• su anda ukrayna'da yasanan baskanlik secimi sonucu protestolariyla calkalanan soguk sehir. merkezi inanilmaz guzel, dis kisimlari gri ve bogucu, ayni ankara gibi. bir de sosyal konut olayinin dibine vurmus bir kent, yukari ve yana dogru 15 katli binalardan olusmus gibi, insan kentte dolasirken hayal gucunu de biraz zorlarsa kendini medal of honor veya call of duty falan oynuyor zannedebiliyor.
  • basit bir memurun 150 amerikan dolari maas aldigi, 400 dolar alanlarin ise kalbur ustu sayildigi bu sehirde 300.000 dolara evler de peynir ekmek gibi satiliyormus. biraz kafamiz karisti.
  • turkiye cumhuriyeti'nin cumhurbaşkanlığı forsu'n da bulunan 16 yıldızdan biri de tarihteki tek yahudi türk devleti ya da imparatorluğu olan hazarya'ya yada diğer bir deyişle hazar imparatorluğuna aittir.
    işte bu yahudi türklerin kurduğu bu gün ukrayna adlı ülkenin sınırları içinde kalan kiev kentinin adı türkçedir. yani o dönemin hazar imparatorluğunun türkçesi.
    kiev'i kuran türkler o'na nehir kıyısında ki yerleşim ya da nehir kenarında ki ev anlamında kiev demişlerdir.
    fransızca bir kaynak kiev'in adının kökenini açıklarken şu formülü ortaya koyar:

    la grande ville de kiev, fut fondée par les khazars; kiev est un nom turc (kui= rive et ev='emplacement).

    yani: nehir ve ev.

    http://janine.sefarad.org/index.php?id=53
  • bu şehirde sadece iki tür insan yaşıyor sanki. yoksulluğun korkunç hüznü ve kederiyle insanın içine içine donuk bakanlar ya da cıvıl cıvıl bir neşeyi her zaman gülümsemesinde ve yüzünde taşıyanlar...

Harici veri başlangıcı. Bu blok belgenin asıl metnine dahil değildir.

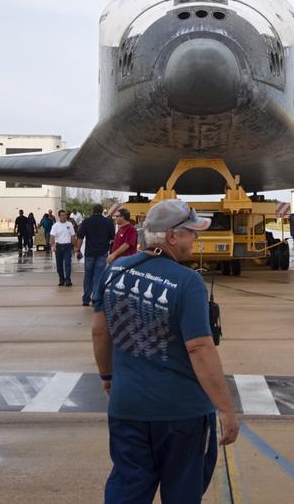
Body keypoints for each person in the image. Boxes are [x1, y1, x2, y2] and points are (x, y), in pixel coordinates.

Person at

    bu kentin merkezi görkemli sanat eserlerini, kiliselerde ve yontularda soylu bir mimariyi gelişmiş bir metropolün tüm nimetleriyle birlikte fazlasıyla barındırıyor. 5.12 dolara denk olan paraları değersiz, yaşam gayet ucuz. fakat elbette sadece yabancılar ve küçük bir azınlık için..

    parkları, koruları ve ormanlarıyla dingin, lakin kimi başarısız sanatçının üşüştüğü, bohemi de sarhoşluğu da bol kimi sokaklarıyla yürek ısıtan bir şehir burası.

    ve dinyeper nehrinin kıyıları bakımsız, kendisi heybetli bir melankolik mavilik. gemiden barları ve restotranları çok keyifli bu nehrin.

    kentin uyuyan ücralarındaysa milyonlarca insan 2 göz daracık dairelere tıkışmış. sosyalizm müsfettesi despot bir düzenin, ruhları ve bedenleri hapsettiği evler gerçekten korkunç. brejnev, kruçev ya da stalin dönemindeki toplu konut yapımlarında dikilmiş, milyonlarca sevimsiz apartman. milyonlarca hantal beton, milyonlarca leş gibi asansör.. bunların tıpatıp aynısından moskova'da, bakü'de, odesse'de yahut kazan'da da var. insanları sefalette ve baskılar altında eşitlemekte ısrarcı bir toplumculuk anlayışının garabetine doluşmuş, ömür tüketiyor aileler.

    kiev şarapları, votkaları, yemekleri, sahtekarlığı, güvenilmezliği, estetiği ve ağaçlarıyla sonuna kadar hem avrupalı hem doğulu olabilen güzel bir şehirmiş. sonbaharları sayısız renkte sarı, sayısız gür ve katmerli ağaçlardan yağıyormuş kiev'e günlerce.
  • gidecekler icin kesinlikle ziyaret edilmesi gereken klupler: arena, 112 ve shooters
  • orta format fotograf makinesi ureticisi. kiev 88 ve kiev 88cm gibi modelleri var. oldukca uygun fiyatlı, cekimleri hic de fena olmayan bir markadir kendileri.
  • çernobil yüzünden kanser vakalarının sık görüldüğü şehirlerden biri...
  • icinde irkci olduklarini acik sozlulukle dile getirip, turkleri almadiklari gece kulubu 'shooters' in bulundugu sehir
  • 14 subat sevgililer gununde otobus ve troleybuslere sevgilinizle opuserek ucretsiz binebilecegiz sehir. ulkenin tamaminda var mi bilmiyorum ama... kievde opusmek paso yerine geciyor
  • dediklerine göre çernobil felaketinden sonra şehirdeki ağaçların yapraklarının rengi daha da koyulaşmış.